本書では、私が理想としている「豊かな社会科授業」をできるだけ言語化しようと試みました。社会科授業においてどのように「豊かさ」をつくることができるのか、そのためにどのような社会科授業デザインが必要なのか、これらを念頭に置きながら著しました。(p.2)
社会の授業のデザインが中心ではありますが、そのなかでも「あ、これは他のところでも活用できそうだ」と感じたところがたくさんありましたので、そうした部分をメモとして共有したいと思います。
特におもしろいと思ったのは、「ノートでつながる」と書かれていたページ(p.93)です。ここでは、「教師にとっての社会科ノート」と「子どもにとっての社会科ノート」が書かれていました。
教師にとっての社会科ノート
- 学習状況把握のためのツール
- 本時、単元での学習把握
- 評価するためのツール
- 継続して得た概念、比較等の視点
- 学習内容と学習方法の獲得
- 子ども同士をつなげるためのツール
- 学級経営の視点
子どもにとっての社会科ノート
- 記録のためのツール
- 思考を深めるためのツール
- 学びをふり返るためのツール
- 書く力を伸ばすためのツール
- 想いや願いを綴るためのツール
- 友だちと交流するためのツール
「ノートでつながる」ということは、以下のようなメリットがあると宗實先生は書いています。
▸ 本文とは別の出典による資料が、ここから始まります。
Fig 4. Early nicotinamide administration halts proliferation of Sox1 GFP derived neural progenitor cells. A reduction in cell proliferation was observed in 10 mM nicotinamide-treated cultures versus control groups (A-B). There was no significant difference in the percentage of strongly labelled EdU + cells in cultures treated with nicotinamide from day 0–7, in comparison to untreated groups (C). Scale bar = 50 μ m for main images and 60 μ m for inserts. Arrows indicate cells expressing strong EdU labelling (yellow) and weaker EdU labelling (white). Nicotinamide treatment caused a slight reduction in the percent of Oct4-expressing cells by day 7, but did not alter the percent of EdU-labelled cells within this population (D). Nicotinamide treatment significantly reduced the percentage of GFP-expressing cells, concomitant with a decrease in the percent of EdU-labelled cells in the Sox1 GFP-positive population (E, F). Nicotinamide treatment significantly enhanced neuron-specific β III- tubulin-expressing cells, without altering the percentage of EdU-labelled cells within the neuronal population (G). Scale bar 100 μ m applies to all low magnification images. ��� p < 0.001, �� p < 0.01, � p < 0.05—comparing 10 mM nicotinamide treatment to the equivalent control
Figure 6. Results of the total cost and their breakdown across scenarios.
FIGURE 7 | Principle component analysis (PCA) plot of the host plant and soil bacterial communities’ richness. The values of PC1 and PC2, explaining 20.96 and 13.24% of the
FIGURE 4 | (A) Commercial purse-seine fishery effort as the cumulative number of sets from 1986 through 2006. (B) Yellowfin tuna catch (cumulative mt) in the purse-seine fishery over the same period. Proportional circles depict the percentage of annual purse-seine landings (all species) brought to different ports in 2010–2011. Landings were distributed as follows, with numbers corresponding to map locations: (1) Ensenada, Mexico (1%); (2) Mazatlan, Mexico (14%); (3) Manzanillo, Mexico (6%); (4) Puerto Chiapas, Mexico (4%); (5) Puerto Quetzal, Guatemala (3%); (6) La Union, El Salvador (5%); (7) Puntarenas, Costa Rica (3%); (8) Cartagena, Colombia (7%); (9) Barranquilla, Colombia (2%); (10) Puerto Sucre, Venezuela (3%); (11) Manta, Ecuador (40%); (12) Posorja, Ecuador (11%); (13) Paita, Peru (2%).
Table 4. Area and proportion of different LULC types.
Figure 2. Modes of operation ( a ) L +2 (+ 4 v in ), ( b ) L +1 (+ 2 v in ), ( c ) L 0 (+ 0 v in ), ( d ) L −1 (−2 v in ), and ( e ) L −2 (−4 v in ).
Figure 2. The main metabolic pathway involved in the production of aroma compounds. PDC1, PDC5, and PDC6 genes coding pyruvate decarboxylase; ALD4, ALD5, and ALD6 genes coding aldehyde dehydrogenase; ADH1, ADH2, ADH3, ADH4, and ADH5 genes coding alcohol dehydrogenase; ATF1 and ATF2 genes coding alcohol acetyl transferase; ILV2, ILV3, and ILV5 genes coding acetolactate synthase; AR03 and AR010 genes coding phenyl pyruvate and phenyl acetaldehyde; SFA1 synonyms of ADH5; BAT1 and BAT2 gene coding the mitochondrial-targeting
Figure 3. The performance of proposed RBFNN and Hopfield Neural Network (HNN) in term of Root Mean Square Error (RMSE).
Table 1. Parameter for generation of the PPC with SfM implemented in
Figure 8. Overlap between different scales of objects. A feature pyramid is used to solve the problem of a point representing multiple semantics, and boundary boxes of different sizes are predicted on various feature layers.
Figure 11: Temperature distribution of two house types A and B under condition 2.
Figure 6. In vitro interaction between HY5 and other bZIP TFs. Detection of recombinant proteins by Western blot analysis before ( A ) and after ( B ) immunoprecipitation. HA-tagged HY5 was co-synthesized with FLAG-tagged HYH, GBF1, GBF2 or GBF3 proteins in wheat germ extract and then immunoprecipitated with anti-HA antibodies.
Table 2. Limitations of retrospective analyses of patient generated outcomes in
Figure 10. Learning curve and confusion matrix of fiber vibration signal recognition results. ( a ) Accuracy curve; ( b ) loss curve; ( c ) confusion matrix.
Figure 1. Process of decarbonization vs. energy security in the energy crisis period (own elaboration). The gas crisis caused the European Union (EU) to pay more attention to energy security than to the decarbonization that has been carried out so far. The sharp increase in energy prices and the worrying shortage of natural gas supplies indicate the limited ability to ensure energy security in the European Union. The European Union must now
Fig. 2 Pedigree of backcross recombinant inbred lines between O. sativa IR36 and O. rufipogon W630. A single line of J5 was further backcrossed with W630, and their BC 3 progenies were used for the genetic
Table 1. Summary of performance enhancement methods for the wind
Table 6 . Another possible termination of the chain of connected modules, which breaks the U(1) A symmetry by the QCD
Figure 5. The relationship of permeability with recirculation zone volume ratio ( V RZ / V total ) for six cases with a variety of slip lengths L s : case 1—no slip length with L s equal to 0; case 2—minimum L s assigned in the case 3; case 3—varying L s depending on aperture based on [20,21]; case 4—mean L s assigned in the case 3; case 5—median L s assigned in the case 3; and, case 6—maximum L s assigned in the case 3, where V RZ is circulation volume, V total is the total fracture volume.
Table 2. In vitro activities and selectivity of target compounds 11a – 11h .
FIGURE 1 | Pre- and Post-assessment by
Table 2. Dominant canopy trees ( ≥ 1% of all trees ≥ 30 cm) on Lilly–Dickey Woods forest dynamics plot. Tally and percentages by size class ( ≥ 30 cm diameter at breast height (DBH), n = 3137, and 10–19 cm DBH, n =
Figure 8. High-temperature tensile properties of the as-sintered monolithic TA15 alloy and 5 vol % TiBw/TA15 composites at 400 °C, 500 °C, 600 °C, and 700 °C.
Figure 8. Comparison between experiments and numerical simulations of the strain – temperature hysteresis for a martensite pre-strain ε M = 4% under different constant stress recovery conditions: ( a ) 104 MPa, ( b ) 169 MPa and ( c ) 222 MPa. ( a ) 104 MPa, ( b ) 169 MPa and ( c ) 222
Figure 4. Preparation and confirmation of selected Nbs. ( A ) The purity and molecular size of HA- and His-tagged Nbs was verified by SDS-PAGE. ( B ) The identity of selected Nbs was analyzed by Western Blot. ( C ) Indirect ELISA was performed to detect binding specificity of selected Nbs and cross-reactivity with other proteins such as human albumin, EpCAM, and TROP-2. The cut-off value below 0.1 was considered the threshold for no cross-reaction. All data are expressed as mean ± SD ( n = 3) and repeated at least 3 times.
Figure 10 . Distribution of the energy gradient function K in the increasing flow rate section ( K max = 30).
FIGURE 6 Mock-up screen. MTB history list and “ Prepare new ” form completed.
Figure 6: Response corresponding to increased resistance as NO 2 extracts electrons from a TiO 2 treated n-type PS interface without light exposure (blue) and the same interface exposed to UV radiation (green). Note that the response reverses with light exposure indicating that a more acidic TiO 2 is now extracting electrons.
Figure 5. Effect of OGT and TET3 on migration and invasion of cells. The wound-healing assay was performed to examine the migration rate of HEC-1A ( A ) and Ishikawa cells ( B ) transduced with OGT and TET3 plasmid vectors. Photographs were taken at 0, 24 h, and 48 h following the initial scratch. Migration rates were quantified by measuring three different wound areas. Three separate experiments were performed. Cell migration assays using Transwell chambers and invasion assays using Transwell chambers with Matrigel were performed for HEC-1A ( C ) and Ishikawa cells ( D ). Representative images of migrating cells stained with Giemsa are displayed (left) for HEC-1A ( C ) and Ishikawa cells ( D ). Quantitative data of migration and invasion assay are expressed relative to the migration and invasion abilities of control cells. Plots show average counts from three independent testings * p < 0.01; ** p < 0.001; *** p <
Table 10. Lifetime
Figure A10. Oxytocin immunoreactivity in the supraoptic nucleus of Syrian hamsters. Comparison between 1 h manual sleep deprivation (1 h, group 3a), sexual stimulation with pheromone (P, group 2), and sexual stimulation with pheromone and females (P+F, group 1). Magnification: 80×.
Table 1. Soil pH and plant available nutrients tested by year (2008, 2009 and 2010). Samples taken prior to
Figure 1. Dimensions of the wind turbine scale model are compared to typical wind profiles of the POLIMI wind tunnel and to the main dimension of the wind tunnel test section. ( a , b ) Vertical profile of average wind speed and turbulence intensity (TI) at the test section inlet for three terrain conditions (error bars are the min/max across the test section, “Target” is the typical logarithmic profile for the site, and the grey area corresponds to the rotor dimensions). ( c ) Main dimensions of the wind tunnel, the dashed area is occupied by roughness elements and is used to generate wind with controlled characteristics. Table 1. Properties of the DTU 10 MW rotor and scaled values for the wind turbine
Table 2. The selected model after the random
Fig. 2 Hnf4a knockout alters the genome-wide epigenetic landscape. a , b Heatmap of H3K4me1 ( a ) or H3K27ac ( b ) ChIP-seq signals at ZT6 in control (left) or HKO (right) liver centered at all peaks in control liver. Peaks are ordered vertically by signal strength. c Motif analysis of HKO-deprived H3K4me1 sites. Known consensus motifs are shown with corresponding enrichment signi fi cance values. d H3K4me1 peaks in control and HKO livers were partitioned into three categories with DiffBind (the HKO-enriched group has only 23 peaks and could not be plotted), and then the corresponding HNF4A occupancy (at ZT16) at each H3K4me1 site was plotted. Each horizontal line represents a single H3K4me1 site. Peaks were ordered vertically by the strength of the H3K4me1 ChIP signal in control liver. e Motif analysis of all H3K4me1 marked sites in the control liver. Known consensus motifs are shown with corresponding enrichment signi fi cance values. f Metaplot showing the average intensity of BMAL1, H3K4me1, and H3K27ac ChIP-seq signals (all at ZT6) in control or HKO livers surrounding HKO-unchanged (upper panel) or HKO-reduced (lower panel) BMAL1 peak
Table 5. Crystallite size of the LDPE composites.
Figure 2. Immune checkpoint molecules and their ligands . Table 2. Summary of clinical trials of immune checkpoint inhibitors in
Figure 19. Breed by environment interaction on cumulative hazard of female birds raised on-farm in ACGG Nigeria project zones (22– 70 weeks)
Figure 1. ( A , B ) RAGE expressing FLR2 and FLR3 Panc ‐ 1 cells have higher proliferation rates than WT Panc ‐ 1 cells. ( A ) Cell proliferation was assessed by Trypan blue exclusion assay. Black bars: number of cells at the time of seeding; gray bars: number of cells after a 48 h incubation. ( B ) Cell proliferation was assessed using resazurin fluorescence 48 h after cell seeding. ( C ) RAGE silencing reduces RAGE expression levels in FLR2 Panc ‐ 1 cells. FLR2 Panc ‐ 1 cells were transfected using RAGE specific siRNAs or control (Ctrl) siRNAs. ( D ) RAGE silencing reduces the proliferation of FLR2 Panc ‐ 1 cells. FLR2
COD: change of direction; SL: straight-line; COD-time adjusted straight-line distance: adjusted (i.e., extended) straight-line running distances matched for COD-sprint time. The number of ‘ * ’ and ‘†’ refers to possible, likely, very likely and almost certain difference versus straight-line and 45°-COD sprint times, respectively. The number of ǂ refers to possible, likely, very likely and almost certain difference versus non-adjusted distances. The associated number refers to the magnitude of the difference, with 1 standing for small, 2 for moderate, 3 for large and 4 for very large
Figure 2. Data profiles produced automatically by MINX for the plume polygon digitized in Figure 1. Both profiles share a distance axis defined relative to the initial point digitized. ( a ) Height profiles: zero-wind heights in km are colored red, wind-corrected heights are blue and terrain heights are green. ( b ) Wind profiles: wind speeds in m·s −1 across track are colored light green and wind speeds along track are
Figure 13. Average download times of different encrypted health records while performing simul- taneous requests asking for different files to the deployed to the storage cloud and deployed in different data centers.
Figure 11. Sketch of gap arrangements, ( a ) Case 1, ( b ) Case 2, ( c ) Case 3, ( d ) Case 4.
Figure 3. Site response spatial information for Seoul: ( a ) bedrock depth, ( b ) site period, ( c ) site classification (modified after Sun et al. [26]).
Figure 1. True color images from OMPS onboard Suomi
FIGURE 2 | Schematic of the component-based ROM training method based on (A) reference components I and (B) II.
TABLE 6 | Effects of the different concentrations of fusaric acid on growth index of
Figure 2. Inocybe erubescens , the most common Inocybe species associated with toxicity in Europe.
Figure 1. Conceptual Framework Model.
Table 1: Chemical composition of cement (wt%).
人のノートを見られるようになることで、「それじゃ、写してしまうんじゃ…?」「公開カンニングじゃないか?!」と不安を言う先生もいらっしゃいますが、それよりもずっと多くのメリットがあると思います。
自分の意見を聴いてもらえている充足感や安心感、自分の発言が人に影響を与えているという自己効力感を感じることができます。仲間づくりのツールとしても大きな威力を発揮します。(p.92)
Google Classroomでも、スクールタクトでも、ロイロノート・スクールでも、MetaMoji ClassRoomでも、多少の違いはあっても、「ノートでつながる」という場面を簡単に作ることができます。ただ「つなげる」ことが重要なのではなく、ノートでつながって、子どもたちが「豊かな」学びができるように、どんなふうに授業をデザインしているのか、ということを読むことができました。社会科授業のデザインだけでなく、他の教科の授業デザインでも応用できることは多いと思います。